My stay at the monastery was not planned nor was it what I expected, but the experience was profound. My stress level and insomnia were just accepted as part of my life. I never dreamed that spending time in such a quiet, peaceful place would bring such peace and awareness. The Sisters were incredibly nurturing and service oriented. Though not Catholic, I even decided to attend prayers and Mass. It was definitely God’s plan for me to be here! Even the meals with the Sisters brought me back to wonderful memories of my grandmother’s home and how it felt when she cared for me.
Being cared for and cared about by the Sisters, prayer, time to be introspective, walks in the gardens, talking to God and sleeping soundly, have brought me back to what is important. My perspective has dramatically changed, my energy is renewed and clarity is firm. I had no idea how much I needed that time. Even my husband, since my return home, has seen that I’m more relaxed and easier to talk with. And those big decisions have been made – I will attend my second year of grad school and next year begin a new career helping people in the field of social work.

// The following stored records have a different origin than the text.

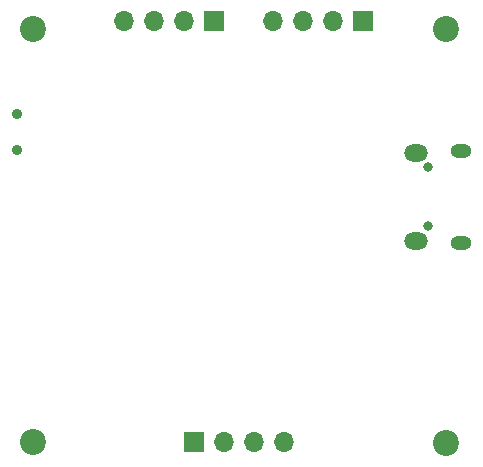
<source format=gbr>
%TF.GenerationSoftware,KiCad,Pcbnew,(6.0.10)*%
%TF.CreationDate,2023-02-14T22:37:11+03:00*%
%TF.ProjectId,BluePill,426c7565-5069-46c6-9c2e-6b696361645f,rev?*%
%TF.SameCoordinates,Original*%
%TF.FileFunction,Soldermask,Bot*%
%TF.FilePolarity,Negative*%
%FSLAX46Y46*%
G04 Gerber Fmt 4.6, Leading zero omitted, Abs format (unit mm)*
G04 Created by KiCad (PCBNEW (6.0.10)) date 2023-02-14 22:37:11*
%MOMM*%
%LPD*%
G01*
G04 APERTURE LIST*
%ADD10C,2.200000*%
%ADD11C,0.900000*%
%ADD12R,1.700000X1.700000*%
%ADD13O,1.700000X1.700000*%
%ADD14O,0.800000X0.800000*%
%ADD15O,2.000000X1.450000*%
%ADD16O,1.800000X1.150000*%
G04 APERTURE END LIST*
D10*
%TO.C,H2*%
X97000000Y-82916600D03*
%TD*%
%TO.C,H3*%
X97000000Y-48000000D03*
%TD*%
%TO.C,H4*%
X132000000Y-48000000D03*
%TD*%
D11*
%TO.C,SW1*%
X95670000Y-58191200D03*
X95670000Y-55191200D03*
%TD*%
D12*
%TO.C,J1*%
X112359600Y-47244000D03*
D13*
X109819600Y-47244000D03*
X107279600Y-47244000D03*
X104739600Y-47244000D03*
%TD*%
D12*
%TO.C,J2*%
X110677800Y-82931000D03*
D13*
X113217800Y-82931000D03*
X115757800Y-82931000D03*
X118297800Y-82931000D03*
%TD*%
D12*
%TO.C,J3*%
X124958000Y-47244000D03*
D13*
X122418000Y-47244000D03*
X119878000Y-47244000D03*
X117338000Y-47244000D03*
%TD*%
D14*
%TO.C,J4*%
X130525000Y-64670000D03*
X130525000Y-59670000D03*
D15*
X129475000Y-58445000D03*
D16*
X133275000Y-58295000D03*
X133275000Y-66045000D03*
D15*
X129475000Y-65895000D03*
%TD*%
D10*
%TO.C,H1*%
X132000000Y-83000000D03*
%TD*%
M02*

</source>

Family life can still be hectic at times, but I’m grateful for a path and a new sensitivity to the importance of prayer and reflection in my life.
In telling all my friends and work colleagues about my stay, they said it sounds like a “Spiritual B&B.” For me, it is extraordinary that God brought me to Holy Name and a life-changing revelation whether I knew it was needed or not!
Kristina Moore – August 2017
A very nice gentleman on a personal retreat stopped by the Advancement Office. Settling the bill was on his mind. When asked if his stay was good, he replied “Yes, it was a meaningful couple of days.” It seems that he had some very real questions for God and thought being at Holy Name would be helpful in resolving what was troubling him. Hesitating for a moment, further explanation centered on the fact that answers were received. He seemed surprised yet pleased. ‘You know,’ he explained, ‘sometimes it takes much longer for God to respond, but this was fairly quick.’ With a big smile, the gentleman bid us farewell.”